Чего бы для вас надо хорошего?
Да насчет мира-то. Пора бы. Ведь уж повоевали. Крестьянам-то уж больно тяжело.
А нам разве легко? Вы хоть дома, а мы…
И что вам воевать, итти против своих? Образованные люди, а в толк не возьмете, что не хорошо. Утихомирились было зимой, ушли в Крым, ну, думаем и слава богу. Так нет же, опять пришли. Зачем?
Ты, дедушка, большевик, что ли?
Что ты, Христос с тобой, какой я большевик. Худо я понимаю эту болыпевизню. А только одно скажу, сердись, хоть нет: пусть уж лучше будут большевики, да одни. Так все как-нибудь образуется. А то на Росеи две власти, хуже того нет. Без вас у крестьянина, хоть и при большевиках, а все было, и кони, и коровы, и бараны. Теперь все перевелось. Когда еще снова наживем. Так-то, господин офицер, — спохватился вдруг дед и оглянулся во все стороны, нет ли где свидетеля его крамольных слов, — прости меня старого, все это я по мужичьей простоте, по глупости.
Знак недобрый: население уже утратило страх перед белой властью.
Сначала оно пассивно сопротивлялось, не давая новобранцев и отлынивая от повинностей. Теперь оно развязывало язык. Плохо. По всем признакам близится конец безумной авантюры, затеянной Врангелем. Что же ждет нас, больших и малых статистов гражданской войны?
Чтобы рассеять невеселые думы, попадаю в театр. Есть такой и в Орехове.
Сегодня праздник Покров.
Театр бедный, жалкий. Другого и трудно требовать в этом местечке. Он долго был заброшен. Теперь его восстановил комендант города полк. Греков, он же комендант нашего штаба, временно наводивший здесь порядок.
В стане белых создался тип профессионалов гражданской войны, незаменимых на фронте и опасных в тылу. Полк. Греков принадлежал к числу героев, опасных на фронте и незаменимых в тылу. Нелюбитель сражаться, он мог хорошо организовать обоз, довольствие, труппу или хор. Где надо, приврет; где надо, спровоцирует. Не дурак выпить, не враг и поухаживать. В общем тип профессионала-тыловика, вечного божиею милостию коменданта. Проходили годы, случались катастрофы, распылялись армии, сокращались штаты, издавались грозные приказы об отправке на фронт всей тыловой братии и о замене ее инвалидами и стариками. По все эти волны бушевали вокруг Грекова без всякого для него вреда. Он по-прежнему комендант- ствовал то тут, то здесь.
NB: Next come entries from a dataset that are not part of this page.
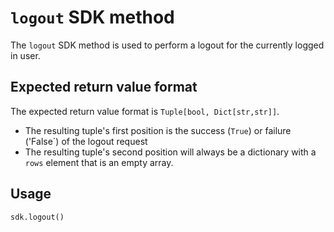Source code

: # `logout` SDK method

The `logout` SDK method is used to perform a logout for the currently logged in user.

## Expected return value format

The expected return value format is `Tuple[bool, Dict[str,str]]`.
* The resulting tuple's first position is the success (`True`) or failure ('False`) of the logout request
* The resulting tuple's second position will always be a dictionary with a `rows` element that is an empty array.

## Usage

    sdk.logout()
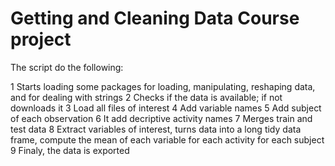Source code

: # Getting and Cleaning Data Course project


The script do the following:

1 Starts loading some packages for loading, manipulating, reshaping data, and for dealing with strings
2 Checks if the data is available; if not downloads it
3 Load all files of interest
4 Add variable names
5 Add subject of each observation
6 It add decriptive activity names 
7 Merges train and test data
8 Extract variables of interest, turns data into a long tidy data frame, compute the mean of each variable for each activity for each subject
9 Finaly, the data is exported

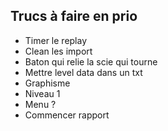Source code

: ## Trucs à faire en prio

<ul>
<li>Timer le replay</li>
<li>Clean les import</li>
<li>Baton qui relie la scie qui tourne</li>
<li>Mettre level data dans un txt</li>
<li>Graphisme</li>
<li>Niveau 1</li>
<li>Menu ?</li>
<li>Commencer rapport</li>
</ul>
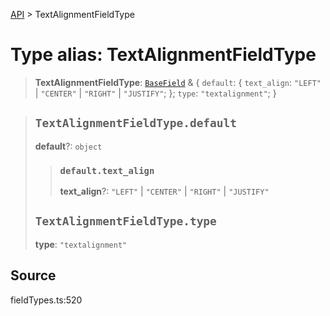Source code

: [API](../index.md) > TextAlignmentFieldType

# Type alias: TextAlignmentFieldType

> **TextAlignmentFieldType**: [`BaseField`](type-alias.BaseField.md) & \{
  `default`: \{
    `text_align`: `"LEFT"` \| `"CENTER"` \| `"RIGHT"` \| `"JUSTIFY"`;
  };
  `type`: `"textalignment"`;
 }

> ## `TextAlignmentFieldType.default`
>
> **default**?: `object`
>
> > ### `default.text_align`
> >
> > **text\_align**?: `"LEFT"` \| `"CENTER"` \| `"RIGHT"` \| `"JUSTIFY"`
> >
> >
>
> ## `TextAlignmentFieldType.type`
>
> **type**: `"textalignment"`
>
>

## Source

fieldTypes.ts:520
Чувствуя себя теперь, после ухода штаба, полновластным властелином Орехова, он важно восседал в театре на почетном месте рядом со здоровой, красивой хохлушкой. Уже начавший увядать, худой, невзрачный, он, однако, нежно прижимался к плечу своей соседки, чувственное лицо которой так и манило к себе каждого самца.
Знаете эту новую пассию нашего коменданта? — спросил меня в антракте хорунжий Т., подчиненный Грекова.
Покамест нет.
Это комиссарка. Она, как говорят, девица образованная, дошла до последнего класса гимназии. Когда зимой здесь были большевики, она сошлась с ихним комендантом. Пришла их очередь уходить, она осталась, не желая покидать родителей. Теперь крутит любовь с нашим комендантом.
Беспартийная, видно?
Наследственная комендантша. Кто у власти, тому и ее ласка. Мало ли таких.
А скажите, — вдруг он переменил тему, — что у вас в Токмаке говорят о рижских переговорах? Ой, плохо будет здесь, если там заключат мир.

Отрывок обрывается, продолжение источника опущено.